_Request_
All lines of the entries with "Ширина" in them must be listed.

### Records for the task

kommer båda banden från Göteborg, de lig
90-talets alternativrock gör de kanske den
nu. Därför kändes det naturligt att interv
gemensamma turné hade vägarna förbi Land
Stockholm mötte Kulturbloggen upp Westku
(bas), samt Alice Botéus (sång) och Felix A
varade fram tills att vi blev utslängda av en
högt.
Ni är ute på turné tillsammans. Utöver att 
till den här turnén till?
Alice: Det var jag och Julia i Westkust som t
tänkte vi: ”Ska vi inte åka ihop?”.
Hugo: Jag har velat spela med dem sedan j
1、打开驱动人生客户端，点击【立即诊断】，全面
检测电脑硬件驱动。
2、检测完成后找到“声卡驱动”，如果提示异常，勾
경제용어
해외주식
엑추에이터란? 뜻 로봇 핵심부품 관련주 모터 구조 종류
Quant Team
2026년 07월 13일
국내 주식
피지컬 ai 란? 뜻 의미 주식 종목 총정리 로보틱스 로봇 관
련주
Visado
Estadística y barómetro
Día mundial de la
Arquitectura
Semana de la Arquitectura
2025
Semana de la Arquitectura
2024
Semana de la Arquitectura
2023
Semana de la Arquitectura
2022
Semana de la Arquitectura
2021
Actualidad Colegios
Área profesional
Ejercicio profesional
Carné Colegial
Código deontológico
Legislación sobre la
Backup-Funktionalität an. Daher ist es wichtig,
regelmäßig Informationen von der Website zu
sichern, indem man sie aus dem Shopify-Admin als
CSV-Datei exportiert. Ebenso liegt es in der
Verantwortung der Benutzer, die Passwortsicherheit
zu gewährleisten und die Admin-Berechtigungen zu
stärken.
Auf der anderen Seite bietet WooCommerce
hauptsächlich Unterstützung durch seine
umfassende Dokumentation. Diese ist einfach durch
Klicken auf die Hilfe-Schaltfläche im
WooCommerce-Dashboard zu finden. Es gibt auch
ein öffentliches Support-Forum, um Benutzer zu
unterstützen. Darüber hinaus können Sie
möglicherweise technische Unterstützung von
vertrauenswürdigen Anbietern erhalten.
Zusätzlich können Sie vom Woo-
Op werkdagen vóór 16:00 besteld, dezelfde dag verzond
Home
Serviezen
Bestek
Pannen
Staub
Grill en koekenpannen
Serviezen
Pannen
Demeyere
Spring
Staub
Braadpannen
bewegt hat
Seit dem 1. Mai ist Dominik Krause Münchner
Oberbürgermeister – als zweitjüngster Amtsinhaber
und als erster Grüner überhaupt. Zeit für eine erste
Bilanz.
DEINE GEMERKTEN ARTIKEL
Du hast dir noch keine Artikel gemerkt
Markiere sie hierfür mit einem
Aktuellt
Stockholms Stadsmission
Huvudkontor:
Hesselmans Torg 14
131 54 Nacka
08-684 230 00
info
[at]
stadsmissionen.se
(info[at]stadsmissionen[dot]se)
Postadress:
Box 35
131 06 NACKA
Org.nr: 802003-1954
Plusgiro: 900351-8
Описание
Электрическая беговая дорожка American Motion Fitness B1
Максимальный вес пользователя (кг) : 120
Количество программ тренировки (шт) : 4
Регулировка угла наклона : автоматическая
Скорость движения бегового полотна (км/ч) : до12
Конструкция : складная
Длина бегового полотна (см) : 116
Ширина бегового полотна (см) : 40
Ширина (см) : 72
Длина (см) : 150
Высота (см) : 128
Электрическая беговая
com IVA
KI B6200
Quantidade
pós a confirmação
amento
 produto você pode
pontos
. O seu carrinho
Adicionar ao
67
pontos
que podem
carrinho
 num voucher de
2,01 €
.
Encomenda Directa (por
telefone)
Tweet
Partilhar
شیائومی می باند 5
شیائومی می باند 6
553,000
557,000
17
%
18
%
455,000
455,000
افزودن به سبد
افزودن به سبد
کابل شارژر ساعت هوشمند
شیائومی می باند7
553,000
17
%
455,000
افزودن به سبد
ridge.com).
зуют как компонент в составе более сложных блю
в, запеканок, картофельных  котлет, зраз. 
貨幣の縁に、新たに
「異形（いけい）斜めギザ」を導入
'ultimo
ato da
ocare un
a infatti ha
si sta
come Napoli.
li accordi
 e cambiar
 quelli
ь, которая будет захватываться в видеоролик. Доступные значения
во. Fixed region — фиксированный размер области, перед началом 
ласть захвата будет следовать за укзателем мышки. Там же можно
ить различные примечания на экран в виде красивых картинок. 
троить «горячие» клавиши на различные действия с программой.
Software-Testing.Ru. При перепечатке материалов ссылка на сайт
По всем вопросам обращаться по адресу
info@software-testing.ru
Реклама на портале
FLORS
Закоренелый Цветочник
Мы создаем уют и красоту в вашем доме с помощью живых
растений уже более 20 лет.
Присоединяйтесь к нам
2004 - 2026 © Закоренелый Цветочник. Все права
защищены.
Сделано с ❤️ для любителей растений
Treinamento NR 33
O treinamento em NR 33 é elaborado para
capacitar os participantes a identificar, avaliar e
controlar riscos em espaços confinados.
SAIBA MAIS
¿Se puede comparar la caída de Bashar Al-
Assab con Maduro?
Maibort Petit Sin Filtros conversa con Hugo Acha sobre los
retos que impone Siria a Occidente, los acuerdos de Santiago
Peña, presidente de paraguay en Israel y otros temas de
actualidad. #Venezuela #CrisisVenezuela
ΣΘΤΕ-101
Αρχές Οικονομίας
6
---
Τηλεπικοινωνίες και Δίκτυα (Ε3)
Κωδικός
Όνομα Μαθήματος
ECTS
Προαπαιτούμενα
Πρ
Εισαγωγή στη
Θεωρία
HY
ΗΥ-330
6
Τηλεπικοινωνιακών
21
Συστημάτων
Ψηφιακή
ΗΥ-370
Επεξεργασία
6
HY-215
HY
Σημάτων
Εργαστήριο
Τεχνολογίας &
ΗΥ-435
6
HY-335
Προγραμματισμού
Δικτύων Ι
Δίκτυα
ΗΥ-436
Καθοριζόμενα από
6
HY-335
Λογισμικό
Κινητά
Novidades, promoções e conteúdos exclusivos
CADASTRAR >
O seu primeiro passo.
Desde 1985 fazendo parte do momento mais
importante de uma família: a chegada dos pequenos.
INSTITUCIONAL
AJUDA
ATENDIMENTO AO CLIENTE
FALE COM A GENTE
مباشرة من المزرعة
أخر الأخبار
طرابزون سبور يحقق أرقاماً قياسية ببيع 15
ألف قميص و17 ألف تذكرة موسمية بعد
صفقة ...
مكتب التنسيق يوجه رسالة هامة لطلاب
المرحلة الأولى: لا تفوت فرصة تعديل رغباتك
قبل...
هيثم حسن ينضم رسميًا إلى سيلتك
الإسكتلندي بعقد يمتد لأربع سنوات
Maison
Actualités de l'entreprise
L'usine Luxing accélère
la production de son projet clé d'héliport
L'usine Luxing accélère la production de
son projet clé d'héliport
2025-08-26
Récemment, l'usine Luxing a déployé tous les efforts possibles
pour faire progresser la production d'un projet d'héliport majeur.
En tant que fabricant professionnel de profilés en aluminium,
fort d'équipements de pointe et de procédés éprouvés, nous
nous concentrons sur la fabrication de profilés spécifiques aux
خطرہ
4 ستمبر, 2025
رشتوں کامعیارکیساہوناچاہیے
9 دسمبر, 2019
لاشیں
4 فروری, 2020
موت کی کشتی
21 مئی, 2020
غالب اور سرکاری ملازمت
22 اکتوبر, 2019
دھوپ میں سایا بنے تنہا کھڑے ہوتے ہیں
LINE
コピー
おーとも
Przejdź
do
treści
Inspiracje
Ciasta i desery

######

_Output below_
Ширина бегового полотна (см) : 40
Ширина (см) : 72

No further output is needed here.